EXERCISE: Write each entry again exactly as shown, but without the images it holds.

DATA FOR REVIEW:
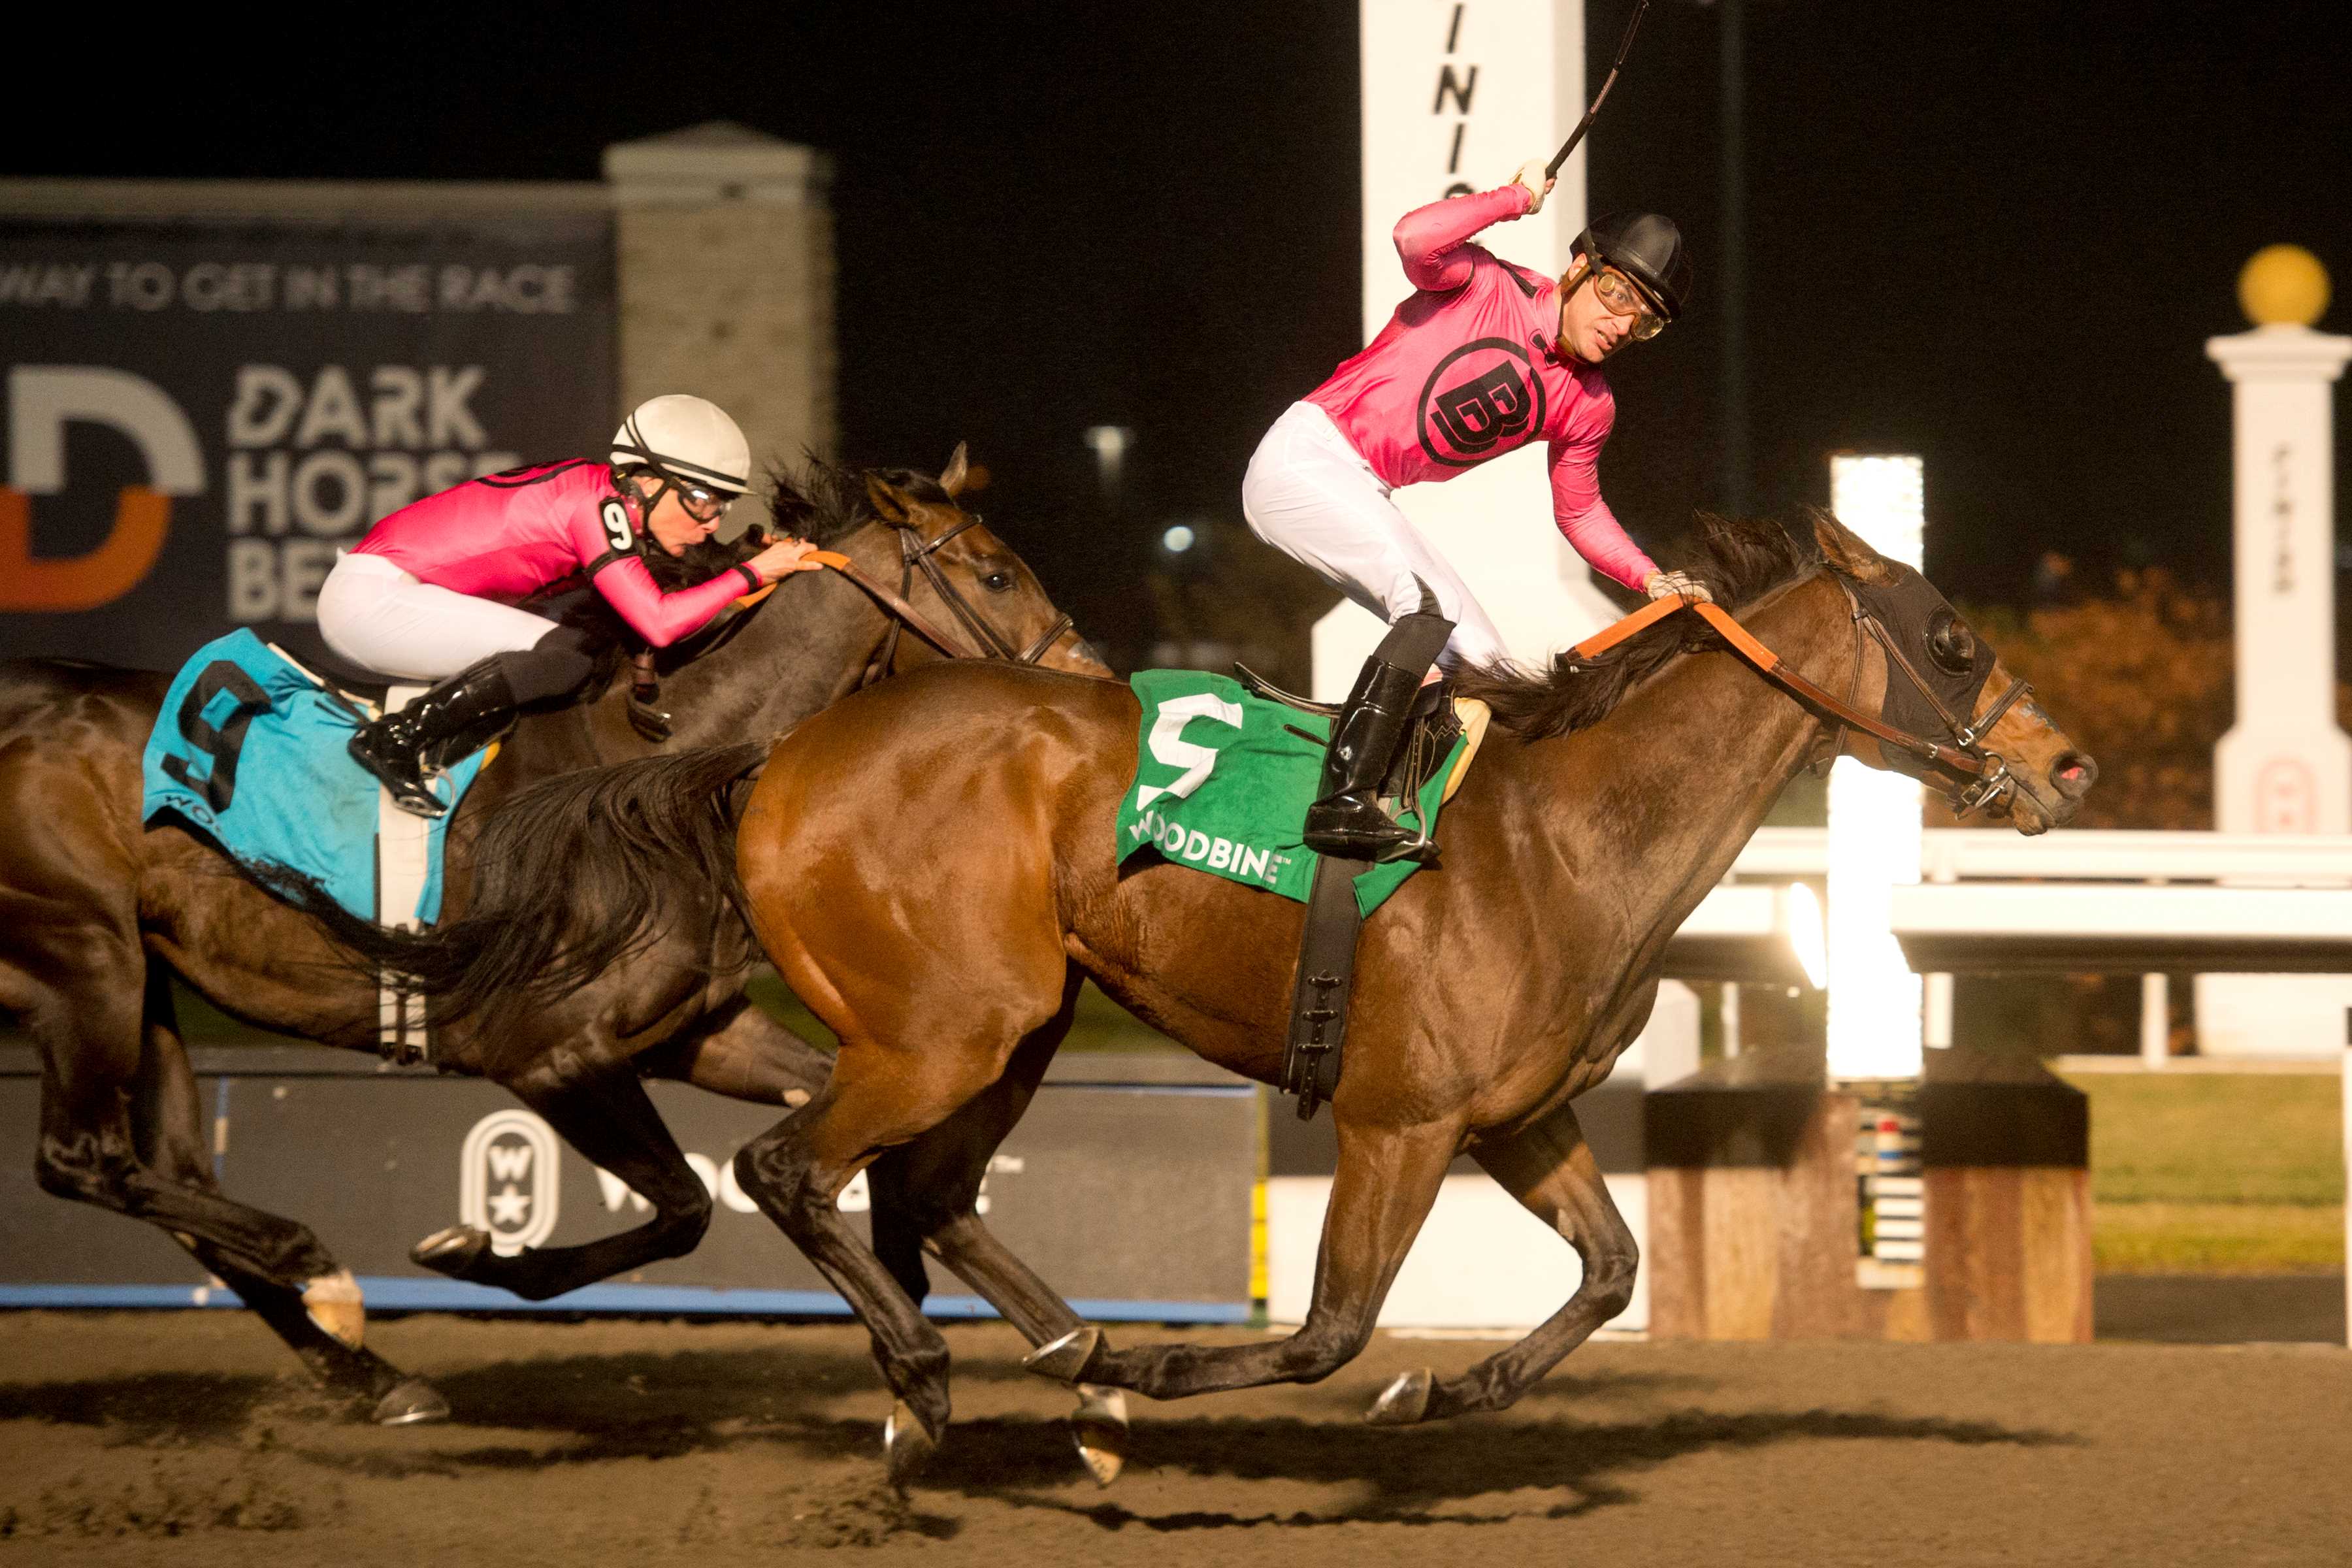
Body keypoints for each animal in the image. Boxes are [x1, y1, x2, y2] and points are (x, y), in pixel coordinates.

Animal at [0, 446, 1105, 1429]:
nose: (1093, 684)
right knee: (80, 1160)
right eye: (997, 572)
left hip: (142, 981)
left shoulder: (695, 1033)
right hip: (84, 957)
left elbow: (809, 1130)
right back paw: (315, 1265)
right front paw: (474, 1253)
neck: (656, 767)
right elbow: (685, 1208)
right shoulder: (549, 1057)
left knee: (174, 1175)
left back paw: (372, 1375)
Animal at [280, 515, 2098, 1486]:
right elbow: (1331, 1327)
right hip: (949, 1019)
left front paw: (1450, 1392)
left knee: (922, 1194)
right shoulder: (1397, 1120)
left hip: (1018, 1021)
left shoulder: (1521, 1119)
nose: (2070, 765)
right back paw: (948, 1389)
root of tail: (768, 760)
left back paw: (1057, 1366)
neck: (1565, 834)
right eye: (1949, 633)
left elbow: (1609, 1271)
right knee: (801, 1171)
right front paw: (1207, 1374)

SOLUTION BELOW:
Body keypoints for each animal in the image. Boxes are [x1, y1, x2, y2] and points are (x, y), in pixel coordinates.

Animal at [0, 446, 1105, 1429]:
nose: (1093, 684)
right knee: (80, 1160)
right eye: (997, 572)
left hip: (142, 981)
left shoulder: (695, 1033)
right hip: (84, 957)
left elbow: (809, 1130)
right back paw: (315, 1265)
right front paw: (474, 1253)
neck: (656, 767)
right elbow: (685, 1208)
right shoulder: (549, 1057)
left knee: (174, 1175)
left back paw: (372, 1375)
Animal at [280, 515, 2098, 1486]:
right elbow: (1331, 1327)
right hip: (949, 1019)
left front paw: (1450, 1392)
left knee: (922, 1194)
right shoulder: (1397, 1120)
left hip: (1018, 1021)
left shoulder: (1521, 1119)
nose: (2070, 765)
right back paw: (948, 1389)
root of tail: (768, 760)
left back paw: (1057, 1366)
neck: (1565, 834)
right eye: (1949, 633)
left elbow: (1609, 1271)
right knee: (801, 1171)
right front paw: (1207, 1374)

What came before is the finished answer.